Anna la dulce, como se ve, nada tiene de dulce y está mucho más cerca de un cinismo sin paliativos, a ratos desagradable en la escasa simpatía de todos los actores, exceptuada, quizá, la empleada doméstica Anna. Detrás de las buenas maneras, de la prosa seca, de los latigazos mordaces o del sarcasmo brutal, hay un fondo de relativismo ético, muy próximo a nuestra época. Kosztolányi escribe de modo notable, sus páginas son a veces epigramáticas, se lee de corrido, aun cuando, a la postre, deja un sabor similar al vacío, al artificio gratuito, a la inteligencia sin rumbo.

"Siempre me ha interesado una sola cosa: la muerte. Nada más. Me convertí en un ser humano el día en que, a la edad de diez años, vi muerto a mi abuelo, que era el ser a quien más quería por aquel entonces. Sólo desde ese momento he sido poeta, artista, pensador. El silencio de la muerte - la gran diferencia que opone la vida a la muerte- me hizo comprender que debía hacer algo.
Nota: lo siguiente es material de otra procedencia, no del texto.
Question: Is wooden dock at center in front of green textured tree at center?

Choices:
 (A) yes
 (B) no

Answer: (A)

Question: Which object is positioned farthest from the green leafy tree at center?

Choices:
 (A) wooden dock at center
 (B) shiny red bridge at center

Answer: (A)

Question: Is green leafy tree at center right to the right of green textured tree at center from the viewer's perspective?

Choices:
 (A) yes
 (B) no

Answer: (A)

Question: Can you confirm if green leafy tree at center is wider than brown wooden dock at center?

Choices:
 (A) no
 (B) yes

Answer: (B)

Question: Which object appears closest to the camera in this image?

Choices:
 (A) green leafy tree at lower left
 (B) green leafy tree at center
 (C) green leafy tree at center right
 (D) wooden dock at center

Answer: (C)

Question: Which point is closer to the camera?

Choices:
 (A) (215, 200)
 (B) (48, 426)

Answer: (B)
Empecé a escribir poesía... En lo que a mí respecta, lo único que tengo que decir, por muy pequeño que sea el objeto que puedo alcanzar, es que estoy muriendo".
                                        
"No era posible transformar la vida en una comedia, no era posible vestirla. Existen personas que sólo poseen el dolor, un dolor cruel e informe que no sirve para nada, que no puede utilizarse para nada, sólo para el dolor mismo, para que duela, y entonces se encierran en ese dolor, profundamente, en una tristeza que no es más que suya, en un hueco sin fondo, en una mina que acabará derrumbándose sobre sus cabezas, y entonces se quedarán allí, y nadie podrá salvarlos".